Techniques such as Rayleigh prediction can anticipate the number of defects for each phase in the SDLC. Rayleigh requires three data points from previous releases: the number of phases, the number of defects found in each phase, and the number of defects originating in the phase they were found in (such as a coding defect created and reported in the coding phase). The defect rate and defect injection rates determine your defect detection efficiency, which determines your expected defect count for each phase. Both QA and development can focus more resources on phases likely to produce more defects.
Predictive Analytics can also predict the severity of new defects. One study used a multinomial Naive Bayes algorithm to classify a set of defects using their description, severity, and affected project component. After training on data from public bug trackers, the model was able to categorize defect severity with an accuracy of 76–90%. This meant potentially critical defects could be identified immediately without having to be triaged first.
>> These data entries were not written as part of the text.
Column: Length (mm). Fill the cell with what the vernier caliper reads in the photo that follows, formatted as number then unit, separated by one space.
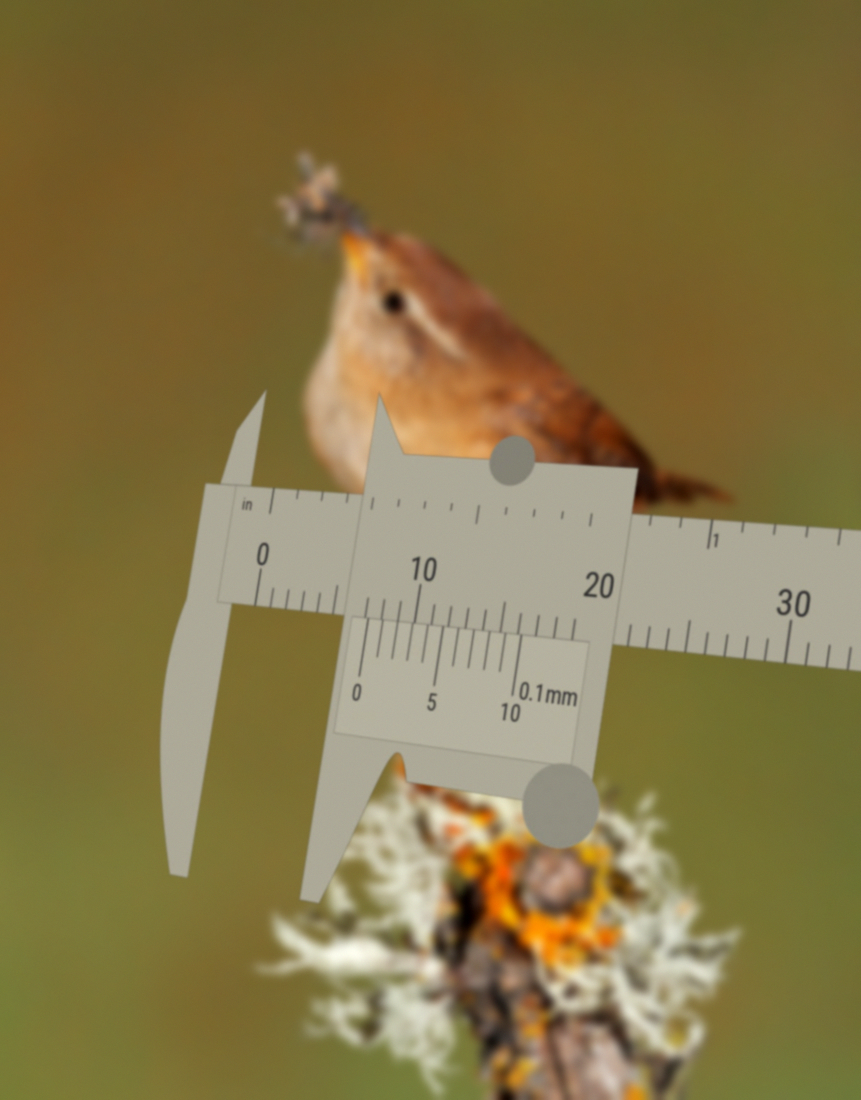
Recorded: 7.2 mm
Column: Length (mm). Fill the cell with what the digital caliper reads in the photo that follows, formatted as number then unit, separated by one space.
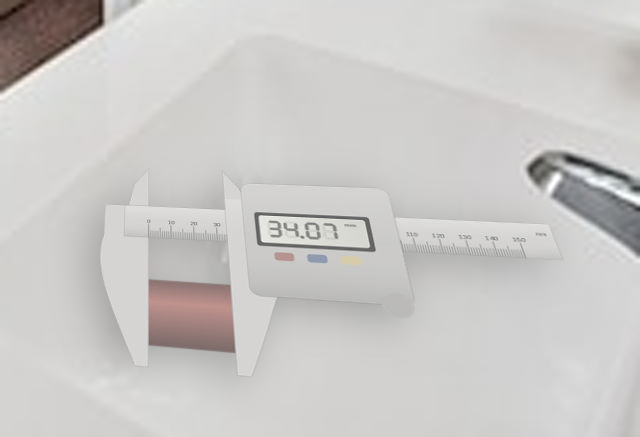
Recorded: 34.07 mm
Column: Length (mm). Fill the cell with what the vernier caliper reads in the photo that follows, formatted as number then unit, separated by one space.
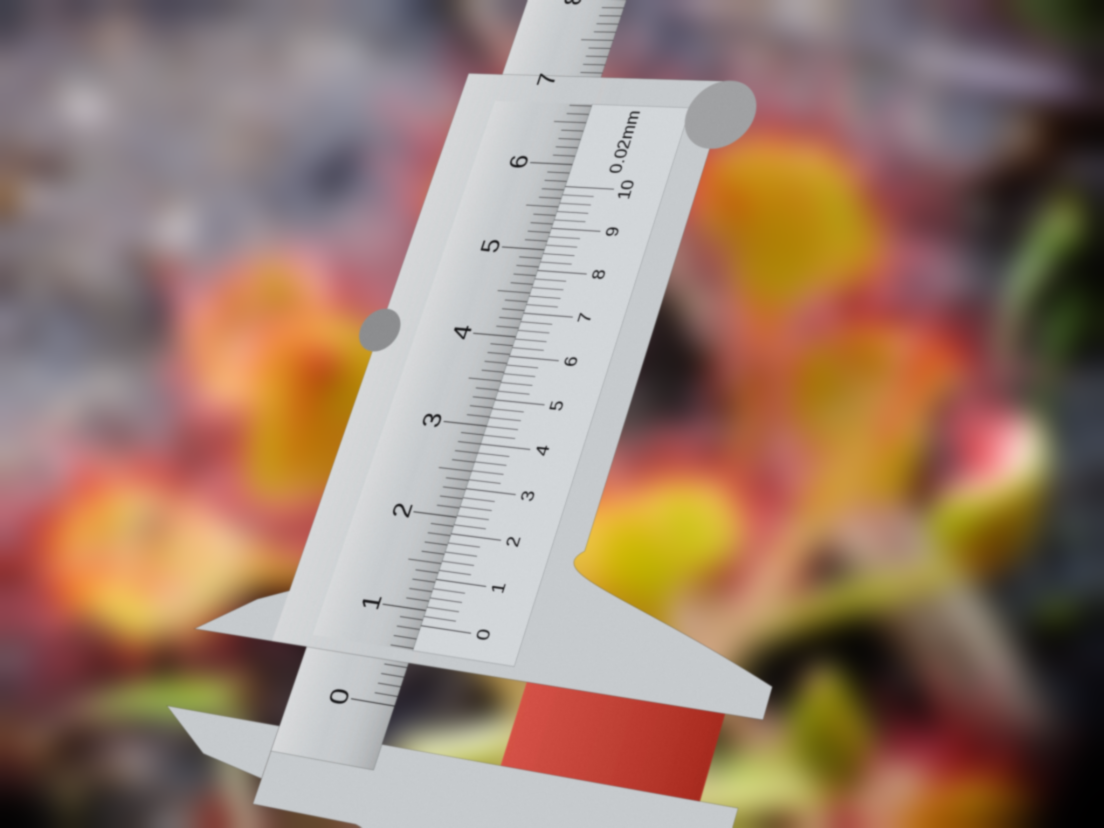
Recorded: 8.4 mm
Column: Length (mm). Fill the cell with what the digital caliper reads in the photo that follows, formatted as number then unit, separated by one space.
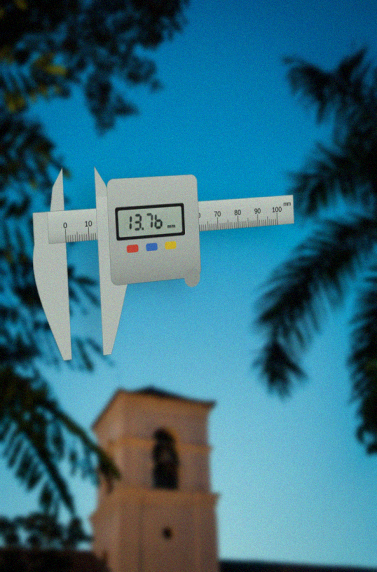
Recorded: 13.76 mm
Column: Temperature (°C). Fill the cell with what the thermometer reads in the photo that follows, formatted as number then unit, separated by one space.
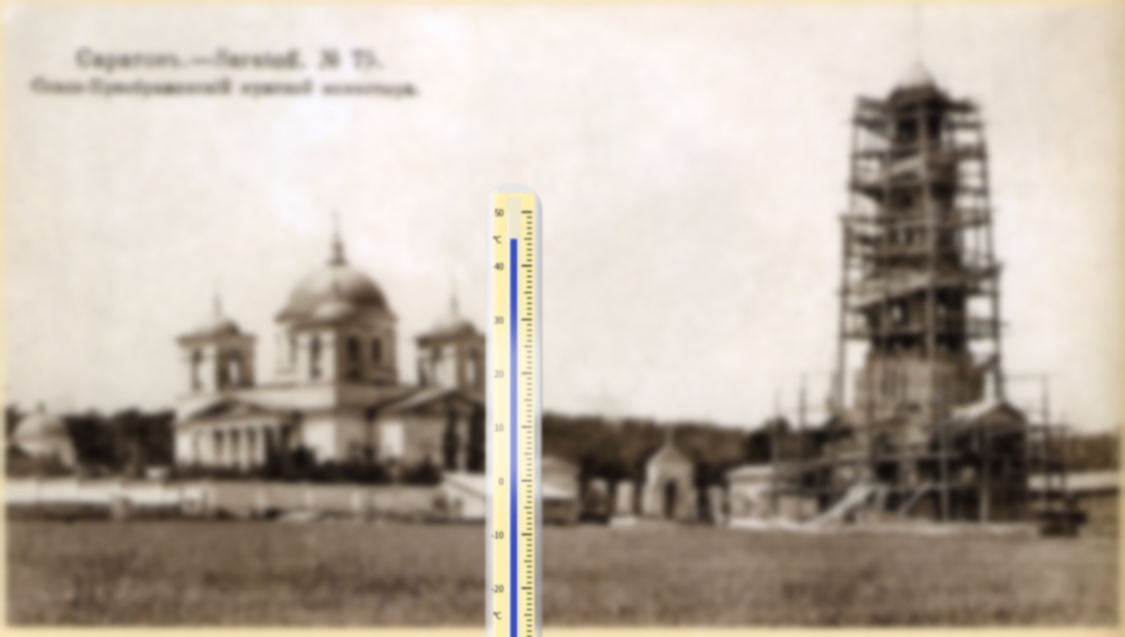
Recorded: 45 °C
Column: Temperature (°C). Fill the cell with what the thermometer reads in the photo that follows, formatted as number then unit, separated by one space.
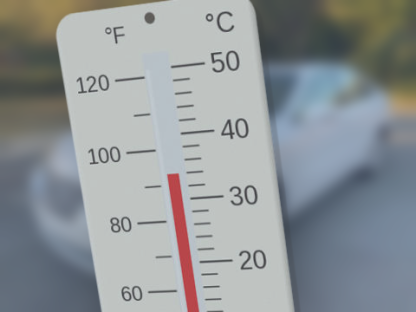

Deep learning models have been used to estimate story points. To find the total testing time, we can combine these story points with QA's average throughput and factor in risks such as development delays. This gives us the likelihood of completing a test plan before its target date. Focused Objective, an agile consulting company, demonstrates this in their forecasting spreadsheets, which generate a range of dates and estimate the probability of meeting test goals before those dates.
Test times can also predict performance problems. A simple linear regression model can show how execution times have changed for individual test cases and the plan as a whole. This highlights performance anomalies that would otherwise impact customers.
Feeding insights back into the SDLC helps prevent new defects by identifying components that are the most at risk. This can influence the direction of new features, the allocation of development resources, and the scope of new changes. The result is fewer defects created during development and even fewer defects reaching the customer.
A study of 2020 software conducted by Synopsys found that poor quality software cost just US companies $2.08 trillion. 75% of that cost was caused by software fails, which is a 22% increase from 2018.
And those were only those that were reported - clearly only the tip of the iceberg. In this context, it is of utmost importance that all QA departments deploy all the tools at their disposal to minimize the devastating impact that software bugs can have on their company's customers and the public at large.
As computing power continues to increase and costs continue to fall, the real potential for Predictive Analytics to make a significant impact on the testing industry is yet to be fully realized. With the adoption of Predictive Analytics expected to grow by 21.9% from 2020 to 2027, the opportunity to supercharge your QA has never been greater.